* TASK INSTRUCTIONS: Copy the text of the items word for word, from the start of the items through the line with "LATEST NEWS", including that line. Leave the pictures out of your copy.

* EXERCISE MATERIALS:
┌──
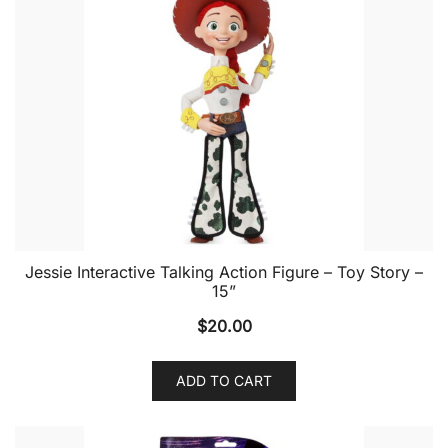
Jessie Interactive Talking Action Figure – Toy Story –
15”
$
20.00
ADD TO CART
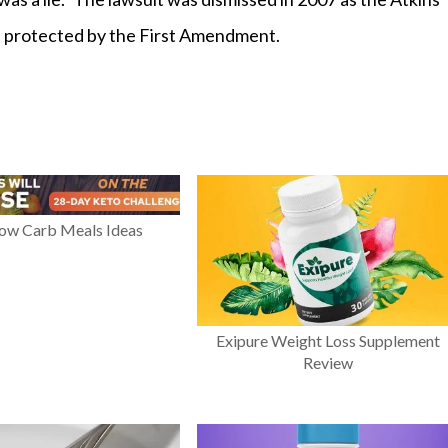
are protected by the First Amendment.
Low Carb Meals Ideas
Exipure Weight Loss Supplement
Review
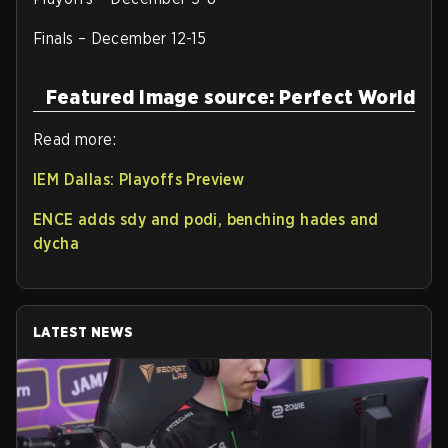
Finals – December 12-15
Featured Image source: Perfect World
Read more:
IEM Dallas: Playoffs Preview
ENCE adds sdy and podi, benching hades and
dycha
LATEST NEWS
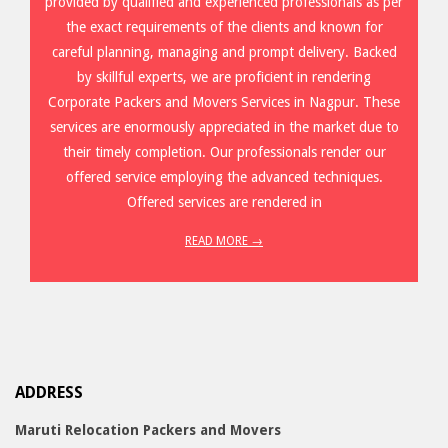
provided by qualified and experienced professionals as per
the exact requirements of the clients and known for
careful planning, managing and prompt delivery. Backed
by skillful experts, we are proficient in rendering
Corporate Packers and Movers Services in Nagpur. These
services are enormously appreciated in the market due to
their timely completion. Our professionals render our
offered service employing the advanced techniques.
Offered services are rendered in
READ MORE →
ADDRESS
Maruti Relocation Packers and Movers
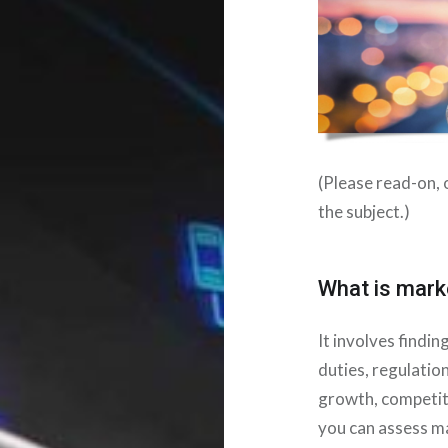
(Please read-on, o
the subject.)
What is marke
It involves findi
duties, regulatio
growth, competit
you can assess ma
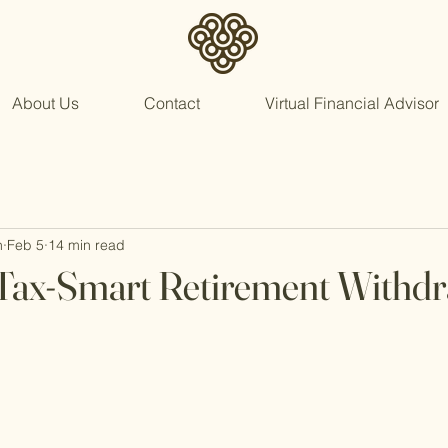
About Us
Contact
Virtual Financial Advisor
n
Feb 5
14 min read
 Tax-Smart Retirement Withd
└──
* EXERCISE SOLUTION:
Jessie Interactive Talking Action Figure – Toy Story –
15”
$
20.00
ADD TO CART
are protected by the First Amendment.
Low Carb Meals Ideas
Exipure Weight Loss Supplement
Review
Finals – December 12-15
Featured Image source: Perfect World
Read more:
IEM Dallas: Playoffs Preview
ENCE adds sdy and podi, benching hades and
dycha
LATEST NEWS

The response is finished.